In February 1947 the second transport left Russia including
one of the married women from Gerényes. Many sent letters home with her but she
had to leave her sister behind. They had just learned that their father had
fallen in the war. Meanwhile the writer’s brother was in hospital again. He
could not survive the journey back home. By now TB had set in and there was
simply no medication available. He died on May 16, 1947 and was buried on the
same day.
By the end of 1947 those who had survived were simply skin
and bones and had no strength left.
The following June another a transport of those unable to
work was put together. Four married women and one teenage girl from Gerényes were
included.
On May 11, 1948 the vast majority of the Swabian population
of Gerényes was expelled from Hungary. The author’s parents were included. The
first news she heard was in October 1948 from Germany where her parents awaited
her…some day. At least she had an address.

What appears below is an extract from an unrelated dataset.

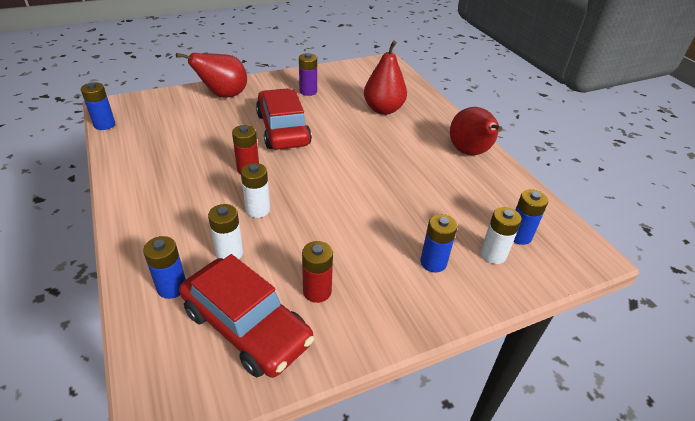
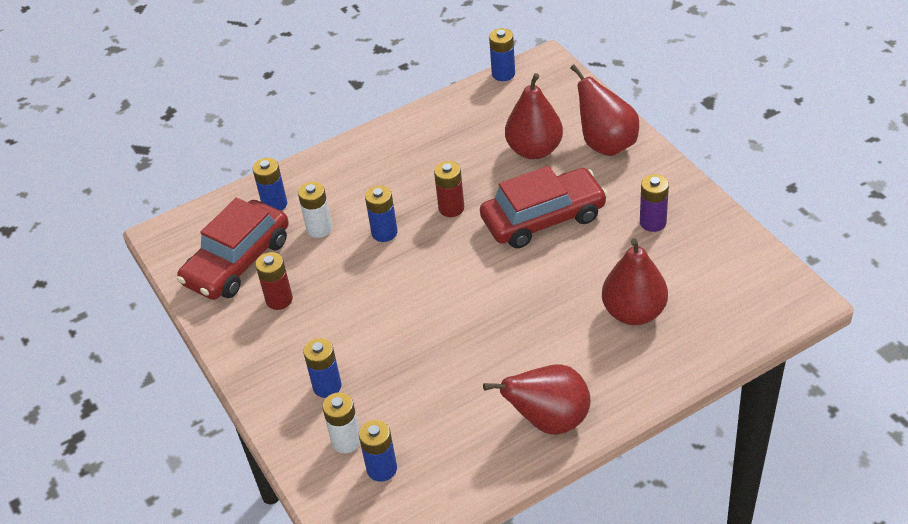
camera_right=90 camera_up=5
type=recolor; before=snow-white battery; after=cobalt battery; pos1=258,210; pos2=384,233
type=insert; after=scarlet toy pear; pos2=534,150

In 1948 all of those from among the longest surviving
prisoners were released including those who were sick. Three married women from
Gerényes were released at this time. When they arrived in Germany all three women
discovered that their husbands had died as prisoners of war in Russia. Only two
of the men from Gerényes in the other camp had survived and were released. One of
the mothers who remained in the camp died in a mining accident and unknown to her
at the time, her husband had been killed at the front.
In 1949 the camp was dismantled and the inmates were sent to
work in various places. Soon at the end of another year, with the most of the
Gerényes people gone home the days and nights became longer and longer for those
still left in Russia. The young author was sent to the camp in Gorlowka and here
she met a married woman from Gerényes who worked in the kitchen with her.
Five weeks later they were taken to an assembly camp at
Stalino. Cattle cares were stuffed with people and sent across Romania to
Hungary. The married woman was in one of them.
The writer now reports, “In the end of the 11th of November
all of us who had requested to be sent to Germany now had their turn. We were
loaded on board of cattle cars and crossed over into Poland for the Russian Zone
of Germany. We arrived during night of November 19/20 in Frankfurt-an-der-Oder.
The bells of the churches in the city began to ring to announce to the city that
some more late arrivals from Russia had come. All kinds of people came to the
train station to meet us. The Red Cross was there to assist us. Finally we
received our release documents along with 50 East Marks. Now each person could go
and seek to find their family and we did.”
The author requested to remain anonymous.